Pitch an idea 2 - 3 weeks in advance. That way, they have time to consider it and discuss it with the team/hosts. If they're not interested, then you still have a time to approach another show
Give producers 48 hours before you follow up on a pitch. Producers may not have had the opportunity to discuss it in a daily meeting on the day you pitched so give them time to think about it
WHAT SHOULD YOU INCLUDE IN YOUR PITCH?
Address it to the right person. Depending on the size of the show, there may be multiple producers. One may be the guest booking producer, another is the EP etc. If you do send it to the wrong person, it's likely they'll forward it on but save yourself time by sending it to the correct person, first up
Be succinct. Get to the point of what you have to offer or what your idea is, quickly. You can attach a media release as a supporting document but just like any media pitch, the pitch should relate to that show and be relevant to their audience
Have a crack at some creative ideas of what they could do with the interview/segment. They may not be perfect ideas, but they could inspire a better concept with the producers and it shows you're making an effort
6 TIPS FOR PITCHING LIKE A PRO
Put yourself in the shoes of the producer and consider what they would be interested in, not just what you want to achieve
Give them enough time to consider and respond
Pitching a guest interview but the person's name is under embargo? You're unlikely to get that interview over the line without having a solid relationship with that producer.
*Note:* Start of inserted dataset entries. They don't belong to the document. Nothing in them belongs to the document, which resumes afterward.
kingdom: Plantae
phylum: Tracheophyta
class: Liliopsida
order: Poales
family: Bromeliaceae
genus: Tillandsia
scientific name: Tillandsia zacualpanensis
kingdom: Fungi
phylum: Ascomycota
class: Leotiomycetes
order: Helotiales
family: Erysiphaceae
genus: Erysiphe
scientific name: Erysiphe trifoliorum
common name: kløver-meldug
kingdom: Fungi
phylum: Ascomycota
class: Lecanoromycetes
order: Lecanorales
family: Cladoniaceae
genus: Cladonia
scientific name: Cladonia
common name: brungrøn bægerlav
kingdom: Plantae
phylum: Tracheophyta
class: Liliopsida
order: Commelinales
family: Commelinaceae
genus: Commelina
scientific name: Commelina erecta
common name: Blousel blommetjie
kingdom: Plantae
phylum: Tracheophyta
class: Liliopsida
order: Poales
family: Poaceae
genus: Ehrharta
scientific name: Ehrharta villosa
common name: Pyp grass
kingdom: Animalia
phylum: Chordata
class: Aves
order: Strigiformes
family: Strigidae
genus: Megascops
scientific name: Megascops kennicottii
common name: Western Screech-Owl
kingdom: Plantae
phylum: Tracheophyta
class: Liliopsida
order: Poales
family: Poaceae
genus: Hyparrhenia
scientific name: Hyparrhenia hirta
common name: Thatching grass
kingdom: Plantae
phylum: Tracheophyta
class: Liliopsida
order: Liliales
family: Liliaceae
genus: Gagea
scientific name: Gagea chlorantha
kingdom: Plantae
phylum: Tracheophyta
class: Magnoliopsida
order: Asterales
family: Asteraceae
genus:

They'll need to trust that you know their show and audience well enough to know that guest is the perfect fit for them, if they're going to leave a slot for an interview
If you have an exclusive opportunity, don't pitch it out to multiple shows and see who bites first. Choose the show that aligns with your target market the best and will give you the reach you're after. Pitch it 3 -4 weeks in advance, and then move onto the next show if they're not interested. Also, you may find that you can get it on multiple shows as one show may just want to have the first interview of the day, and others are happy to follow. Or, they may want exclusivity in their time frame - breakfast - but are happy for you to pitch to a drive show as well. Just be honest with them and know what your parameters are so you don't ruin the relationship
Listen to radio shows each day of the week so you understand what segments go to air daily. You'll find most of them have podcasts you can listen to as catch-up. You'll start to understand which shows are more focused on celebrity or lifestyle content and which ones dig deep on more serious issues, plus what the opportunities are on each
Don't have a well-known ambassador for your product? Look at benchmark, regular segments a show has and you may be able to integrate a product or brand into a phone call-in segment, or fun quiz. The better you know a show and its content, the better you'll get at pitching these in
THINGS THAT DRIVE PRODUCERS MAD....
Calling to tell them to expect a media release/pitch shortly or to check if they received your pitch/media release just after you've sent it. Once they get it, they'll consider it. If it's something urgent, give them at least two hours to read it and make sure you're not calling two hours before or after a show airs as they'll be at their busiest
Receiving deliveries for the hosts just as a show is going to air and then calling to make sure they received it. If you have something you want to send, contact them the week prior, explain what it is and ask the best time of day to send it. It's likely to be a few hours in advance of the show. This also means the producer can plan for the arrival and you have a better chance of having that product mentioned on the show
Asking producers if they can help you out with getting a product mentioned or with communicating a message/topic.... you should be thinking about what you can do for them and how your product could be integrated in and not getting them to do you a favour
Nic has been an Executive Producer for almost two decades and 95% of the pitches she receives are not appropriate for the show she's working on. Make sure it is relevant!